19 juillet 2022
Une première exposition pour Julien Cusson
Par: Le Clairon de Saint-Hyacinthe et région

Julien Cusson dévoile une vingtaine de toiles pour sa toute première exposition, Individus, qui se tient à la bibliothèque Sainte-Rosalie. Photothèque | Le Courrier ©

Lorsqu’il était enfant et qu’il allait emprunter des livres avec ses parents à la bibliothèque, Julien Cusson admirait toujours avec attention les œuvres qui y étaient exposées. Aujourd’hui, à 21 ans, ce sont ses toiles qui se retrouvent sur les murs de la bibliothèque T.-A.-St-Germain alors qu’il présente sa toute première exposition, Individus.

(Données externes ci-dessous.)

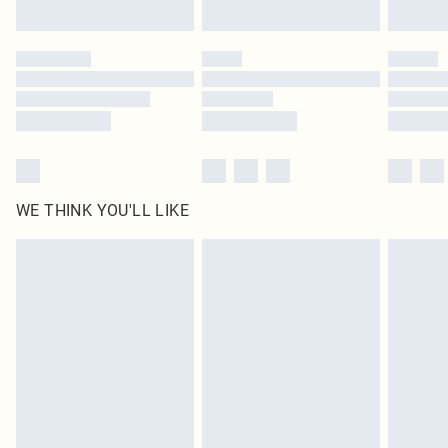
Find out more
Please note, some delivery methods are not available for products delivered
by our brand partners & they may have longer delivery times
Find out more
WE THINK YOU'LL LIKE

Artiste autodidacte, le Maskoutain propose une vingtaine d’œuvres qu’il a peintes entre 2018 et aujourd’hui. La plupart sont des portraits aux formes atypiques « qui prétendent dévoiler la face cachée des individus », peut-on lire dans la présentation de l’exposition. Quelques œuvres abstraites s’y trouvent aussi. « Je ne peins pas vraiment avec des modèles ou des paysages. C’est vraiment dans ma tête que ça se passe. Je commence et je fais des formes, des personnages et ça donne ce résultat », explique Julien Cusson en pointant certaines de ses toiles lors d’une rencontre avec le journal.

À travers cette exposition, on découvre un jeune artiste qui semble avoir déjà développé une signature bien définie. On le voit par sa façon de jouer avec les formes et les traits qu’il utilise ainsi que dans le choix des couleurs avec une exploration des nuances de gris et l’intégration d’une autre couleur dominante, surtout le rouge.

Il y est arrivé sans même avoir étudié en arts ni même avoir suivi de cours de peinture, à l’exception d’ateliers de dessins suivis vers l’âge de 10 ou 12 ans dans le cadre d’une activité des loisirs.

« J’ai développé ma propre technique », confie celui qui étudie présentement en cinéma à l’Université de Montréal et qui peint dans ses temps libres chez lui.

Au passage, il cite néanmoins certaines influences qui l’ont inspiré pour certaines œuvres, comme Picasso, son « artiste préféré dans la peinture ».

Impulsion créatrice

Pour Julien Cusson, tout part d’une impulsion créatrice lorsqu’une œuvre se met en branle. Sans trop réfléchir, il laisse libre cours à son imagination et la toile se déploie presque d’elle-même. Pour cette raison, il utilise la peinture acrylique pour créer.

« La peinture à l’huile, c’est long à sécher. Mon art est vraiment impulsif, donc il faut que ça sèche tout de suite pour que je puisse continuer à travailler dessus », souligne-t-il.

« Des fois, je découvre mes propres toiles en les regardant par après, ajoute-t-il en riant après s’être attardé à sa toile nommée “Party rouge n.2”. Il y a tellement d’éléments que, des fois, je ne me souviens plus ce que j’ai fait. » D’une certaine manière, Julien Cusson aime même être le spectateur de ses propres œuvres une fois qu’elles sont terminées. « J’aime regarder mes toiles et me demander si c’est vraiment moi qui les ai faites. Et si je me dis que je suis capable de faire mieux, je fais juste continuer de peindre. »

Son exposition Individus est à l’affiche du 18 juillet au 6 août à la bibliothèque T.-A.-St-Germain. Un vernissage se tiendra en compagnie de l’artiste le 23 juillet de 14 h à 17 h.